Dipersenjatai Senapan Mesin, Keandalan Cybertruck di tempat Medan Perang Diragukan

JAKARTA – Aksi Presiden Chechnya Ramzan Kadyrov mengendarai Tesla Cybertruck dengan senapan mesin menuai ejekan. Spesifikasi mobil rancangan Elon Musk dianggap tak masuk akal untuk dibawa ke medan peperangan.
Aksi sekutu Presiden Vladimir Presiden Rusia pekan lalu itu pun mendapat respons publik.

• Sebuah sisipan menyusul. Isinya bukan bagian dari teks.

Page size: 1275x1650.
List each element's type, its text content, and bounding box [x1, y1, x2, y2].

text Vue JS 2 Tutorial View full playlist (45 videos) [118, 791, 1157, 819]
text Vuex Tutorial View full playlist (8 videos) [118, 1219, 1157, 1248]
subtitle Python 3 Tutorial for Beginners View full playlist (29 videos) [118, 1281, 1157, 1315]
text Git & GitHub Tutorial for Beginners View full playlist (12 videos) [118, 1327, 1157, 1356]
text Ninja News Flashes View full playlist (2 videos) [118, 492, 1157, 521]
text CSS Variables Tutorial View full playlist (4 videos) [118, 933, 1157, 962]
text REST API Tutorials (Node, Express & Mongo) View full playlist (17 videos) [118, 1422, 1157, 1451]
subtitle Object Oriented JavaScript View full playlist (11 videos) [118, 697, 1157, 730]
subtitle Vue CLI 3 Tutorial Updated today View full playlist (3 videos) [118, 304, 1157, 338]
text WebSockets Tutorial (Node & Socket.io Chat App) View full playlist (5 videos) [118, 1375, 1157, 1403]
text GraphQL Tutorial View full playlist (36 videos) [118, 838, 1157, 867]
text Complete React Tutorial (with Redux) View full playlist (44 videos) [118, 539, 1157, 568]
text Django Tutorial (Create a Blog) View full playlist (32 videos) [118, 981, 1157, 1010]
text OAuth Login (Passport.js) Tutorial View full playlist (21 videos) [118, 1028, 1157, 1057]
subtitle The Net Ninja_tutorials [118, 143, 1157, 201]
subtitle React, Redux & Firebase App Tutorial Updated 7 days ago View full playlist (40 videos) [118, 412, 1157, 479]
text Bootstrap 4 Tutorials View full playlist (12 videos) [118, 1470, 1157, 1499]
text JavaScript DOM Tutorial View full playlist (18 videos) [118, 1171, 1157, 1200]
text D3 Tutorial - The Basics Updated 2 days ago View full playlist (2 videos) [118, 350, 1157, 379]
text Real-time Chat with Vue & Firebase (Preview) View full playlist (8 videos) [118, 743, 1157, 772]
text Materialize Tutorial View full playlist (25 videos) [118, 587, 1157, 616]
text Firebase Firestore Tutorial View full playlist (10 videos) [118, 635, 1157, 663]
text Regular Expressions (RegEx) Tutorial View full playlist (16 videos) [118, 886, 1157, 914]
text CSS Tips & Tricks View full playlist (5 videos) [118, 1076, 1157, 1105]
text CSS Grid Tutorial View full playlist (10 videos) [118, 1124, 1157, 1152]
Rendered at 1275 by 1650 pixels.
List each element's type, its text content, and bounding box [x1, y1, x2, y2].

Lantaran Kadyrov percaya diri untuk menjadikan Tesla Cybertruck sebagai kendaraan pertempuran bersenapan mesin.
Dalam sebuah unggahan video ramai di dalam Telegram, Kadyrov tampak dalam belakang kemudi Cybertruck baru yang tersebut sedang berkendara di area ibu kota Chechnya, Grozny, dengan senapan mesin Kord buatan Rusia di area bak truk.
Kord yang mana dilengkapi sabuk peluru menembakkan amunisi 12,7×108 mm, yang digunakan menurut pabrikan ZKMK, lebih tinggi besar dari peluru NATO 12,7×99 mm. Senapan ini dirancang untuk menghancurkan kendaraan ringan berlapis baja juga kedudukan dari jarak hingga 2.000 meter.
Melansir Business Insider, Hari Sabtu (24/8/2024) sebuah tulisan di area akun Telegram Kadyrov mengapresiasi Elon Musk. “Kami menerima Tesla Cybertruck dari Elon Musk yang tersebut dihormati sekaligus senang mencoba teknologi baru ini kemudian mengawasi sendiri bahwa itu pantas disebut ‘Cyberbeast’,” kata Kadyrov.
Di mata Kadyrov, Cybertruck seperti bukan mampu ditembus dan juga cepat. Performanya dinilai lincah, mengalami perkembangan dengan kecepatan luar biasa pada menyeberangi rintangan. Mobil yang disebutkan juga sangat nyaman dikendarai.
Karakteristik luar biasa dari Cybertruck tadi menghasilkan Kadyrov berencana mengerahkan kendaraan bersenjata ini untuk menggalang operasi militer khusus Rusia dalam Ukraina.

“Cybertruck ternyata menjadi proyek yang dimaksud kuat. Tanpa diragukan lagi salah satu mobil terbaik pada dunia! Saya benar-benar jatuh cinta dengan mobil ini,” kata Kadyrov lagi.